SOURCE EXTRACT:
* * * * *

Natural gas prices rallied this week but an exchange traded note designed to track futures contracts actually ended the week with a steep loss.
The iPath Dow Jones-UBS Natural Gas ETN (NYSEArca: GAZ) was on track for a weekly loss of 5.8% in afternoon trading Friday, according to StockCharts.
Meanwhile, U.S. Natural Gas Fund (NYSEArca: UNG), an exchange traded fund, was set for a 4% gain this week. The ETF has encountered some resistance at the 50-day average, however.
Why are the exchange traded products diverging? The answer has to do with the premium to indicative value that has built up in GAZ. As we reported Monday, the natural gas ETN was trading at a premium of more than 100% to indicative value, setting investors up for potential losses unrelated to the movement of the commodity’s price. [GAZ Premium]
GAZ is trading at a premium because its share price is being determined by demand for the ETN, in addition to movement in natural gas futures. Barclays, the issuer for GAZ, suspended the creation of new shares in August 2009. At the time, the bank said the suspension was “temporary.”

* * * * *

ENTRIES PROVIDED:
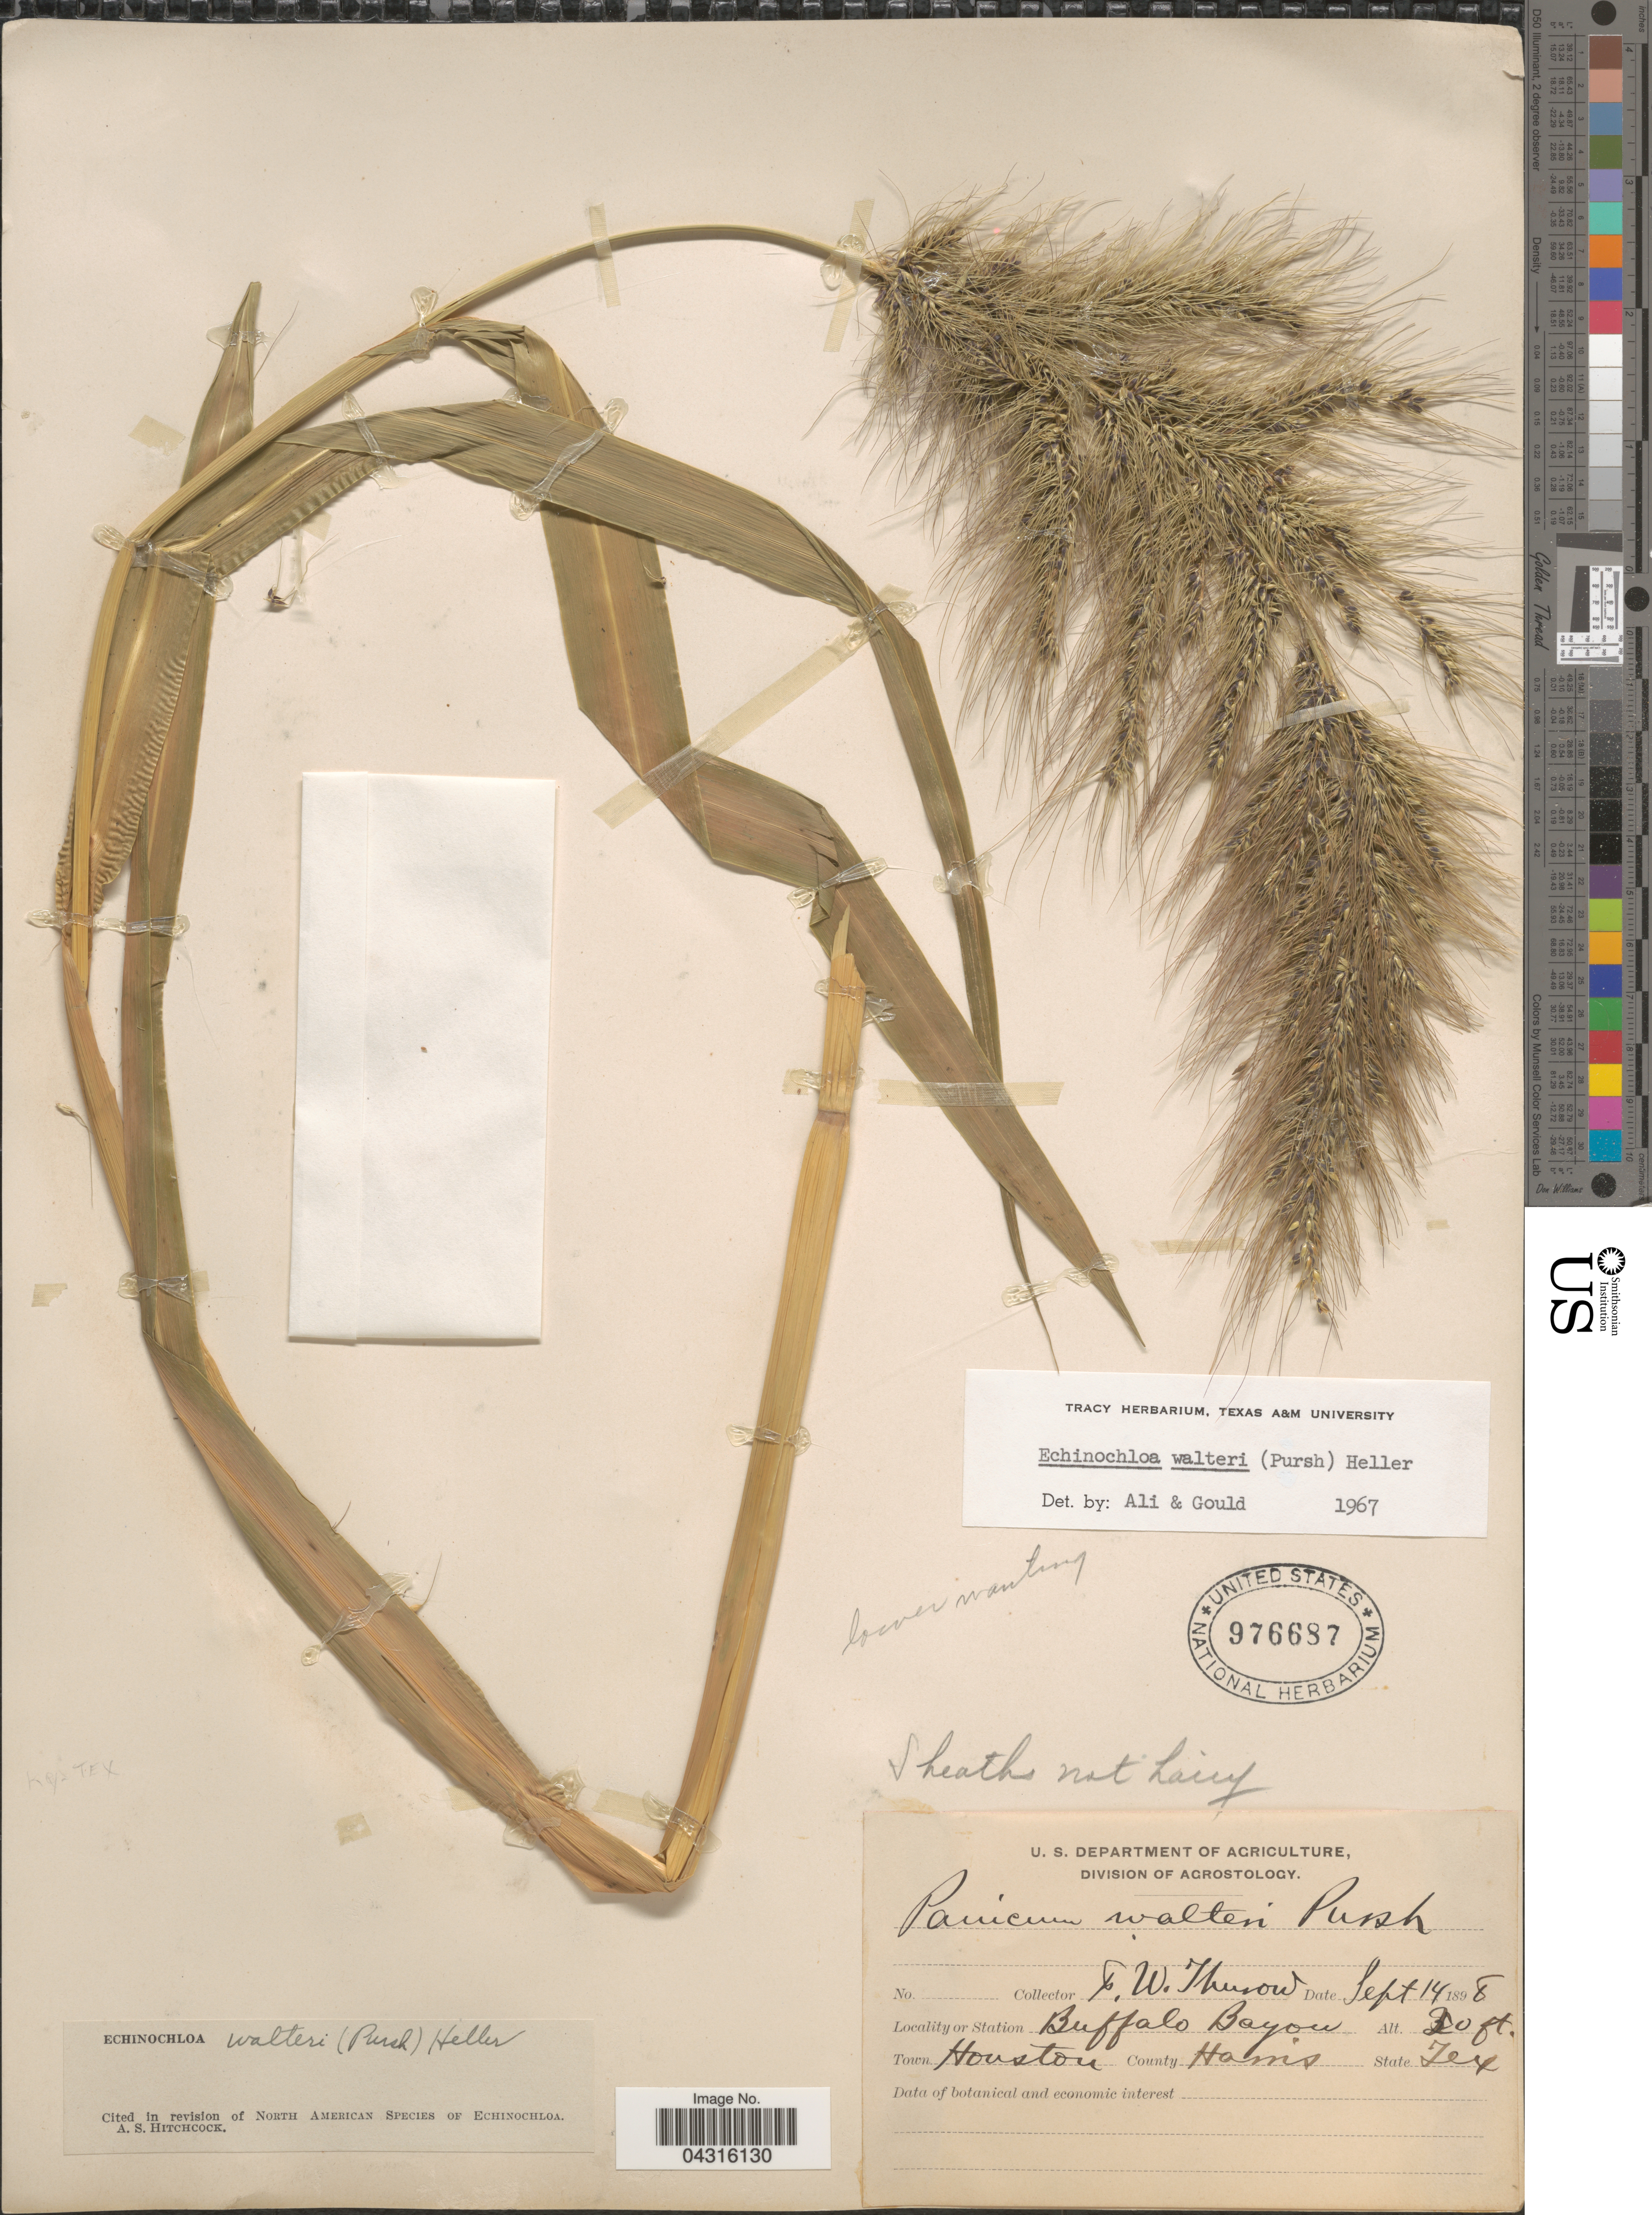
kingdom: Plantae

* * * * *

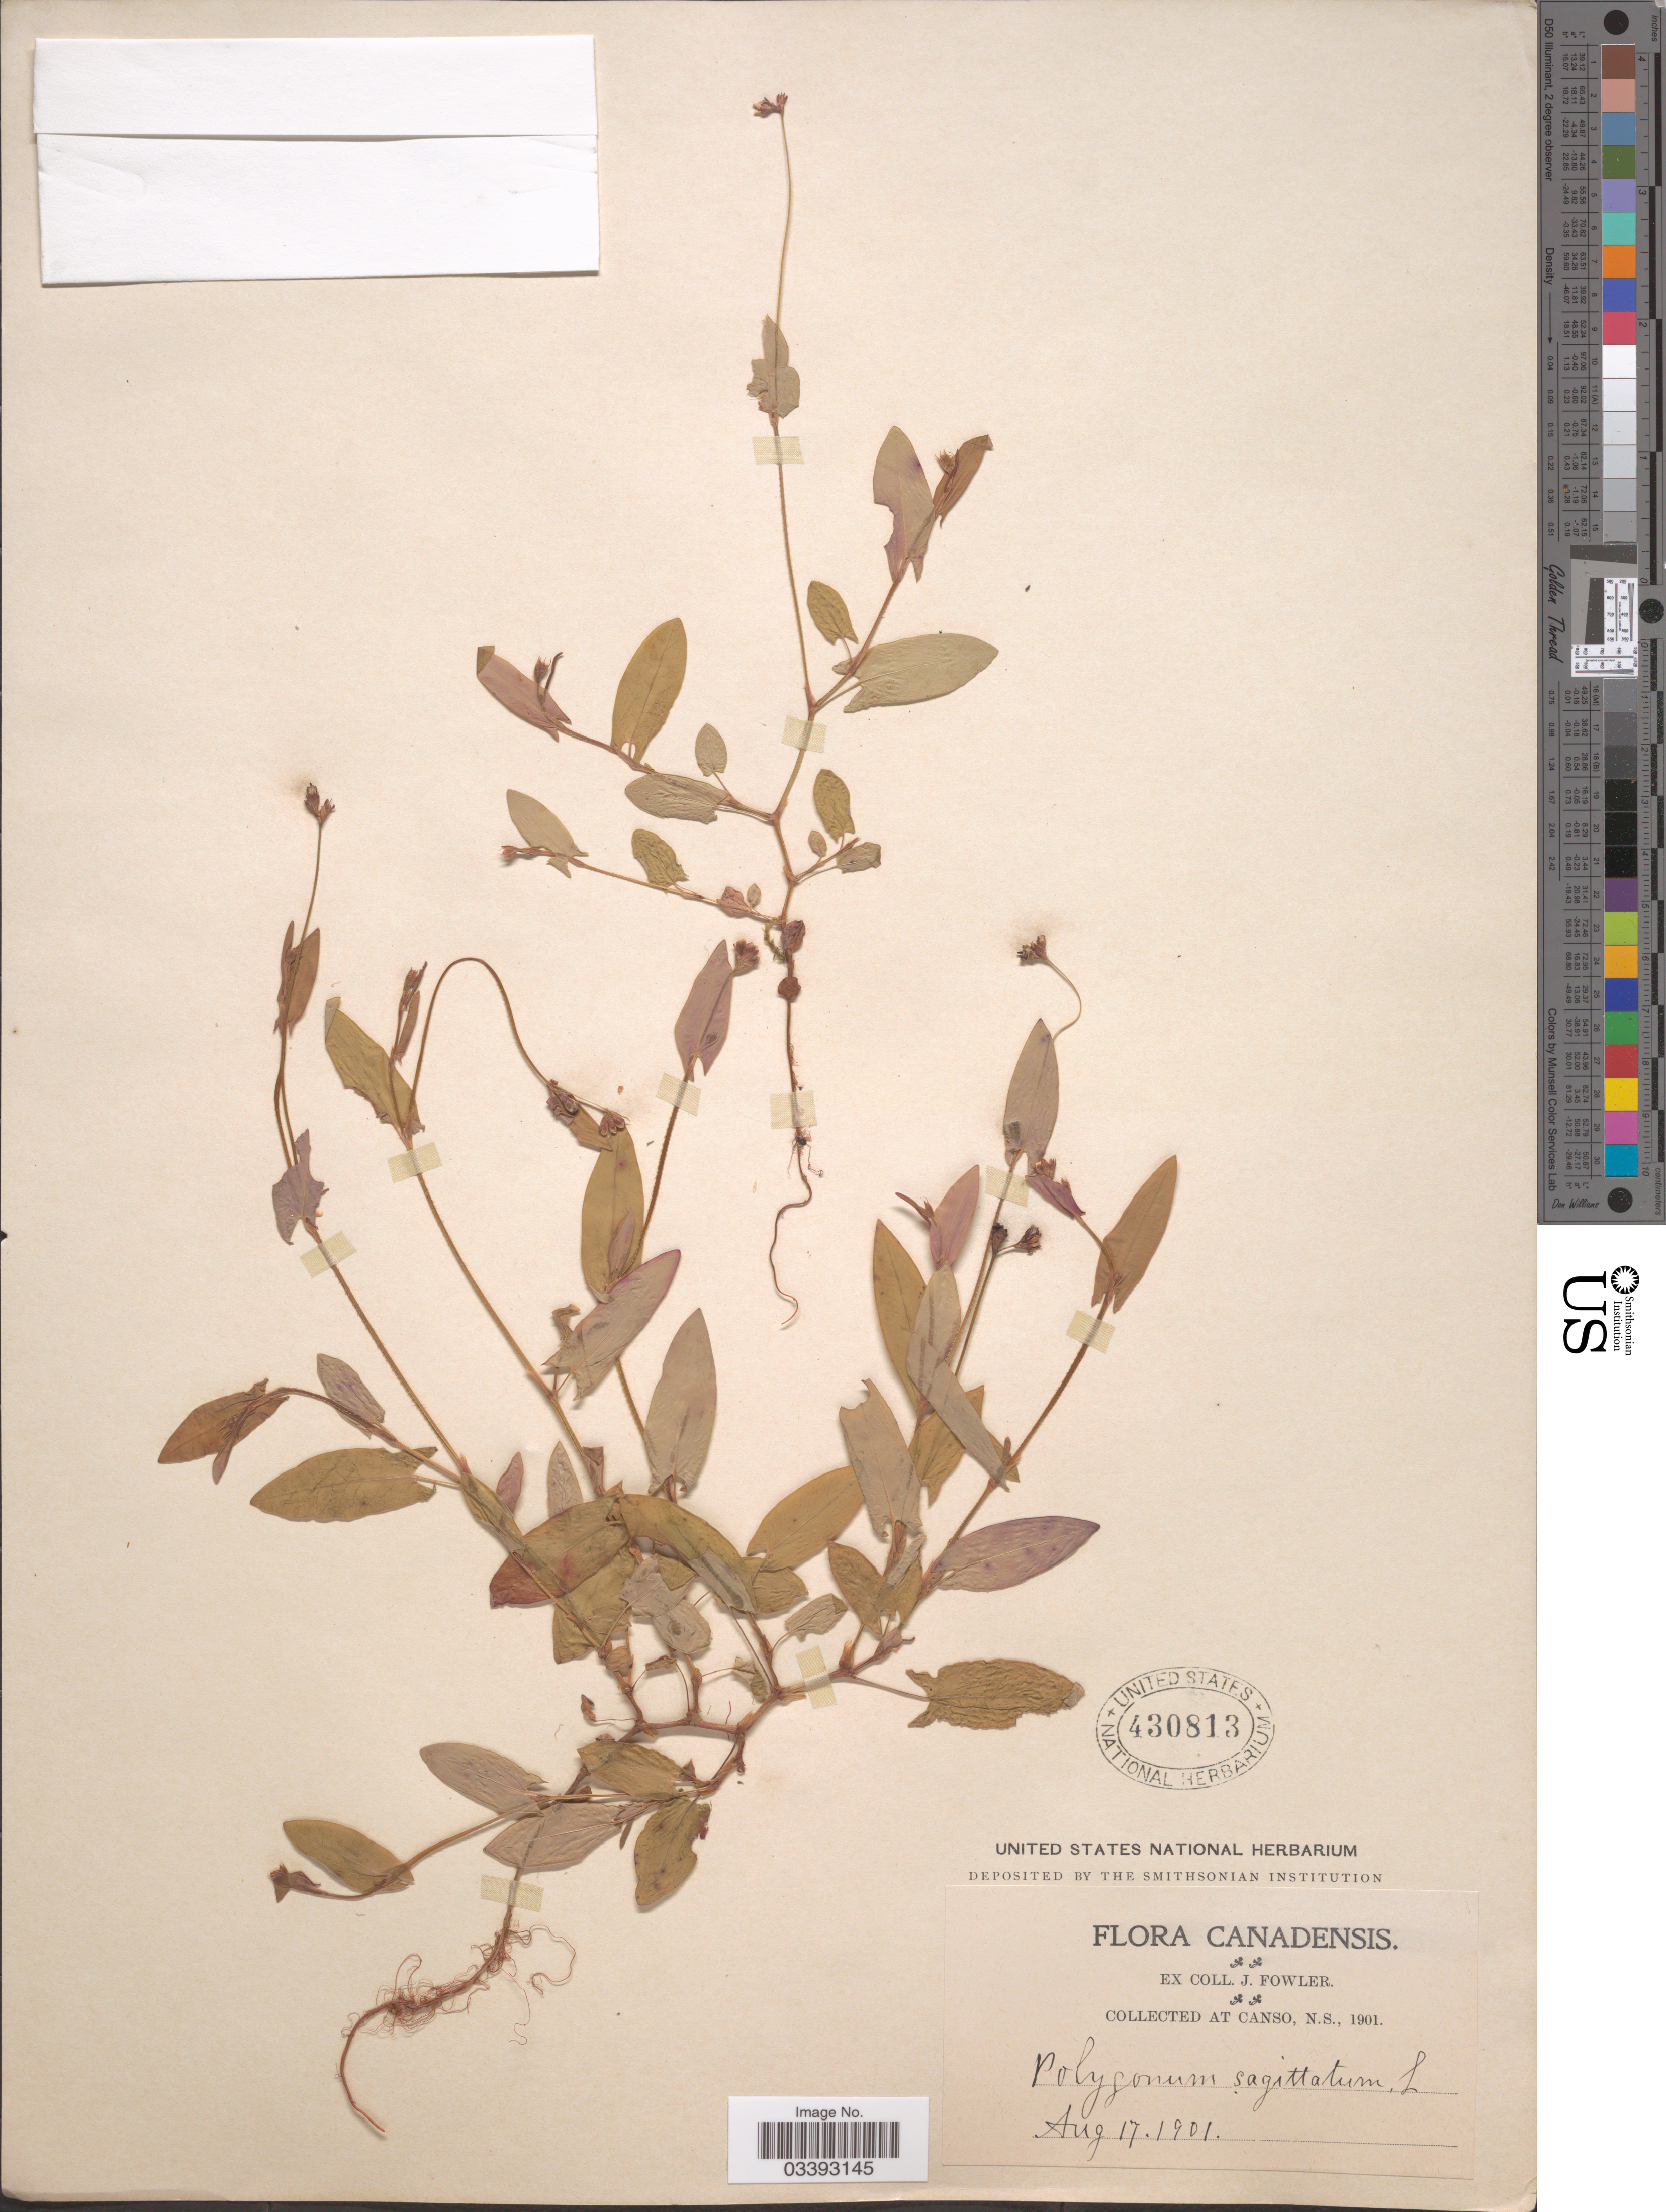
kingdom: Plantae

* * * * *

TASK LIST:
1. Translate this sentence from the natural gas ETN article into Spanish: "Barclays, the issuer for GAZ, suspended the creation of new shares in August 2009."
2. Answer these from the natural gas ETN article:
(a) What weekly loss was GAZ on track for in Friday afternoon trading?
(b) What weekly gain was UNG set for?
(c) In what month and year did Barclays suspend the creation of new GAZ shares?

EXERCISE SOLUTIONS:
1. Barclays, el emisor de GAZ, suspendió la creación de nuevas acciones en agosto de 2009.

2.
(a) 5.8%
(b) 4%
(c) August 2009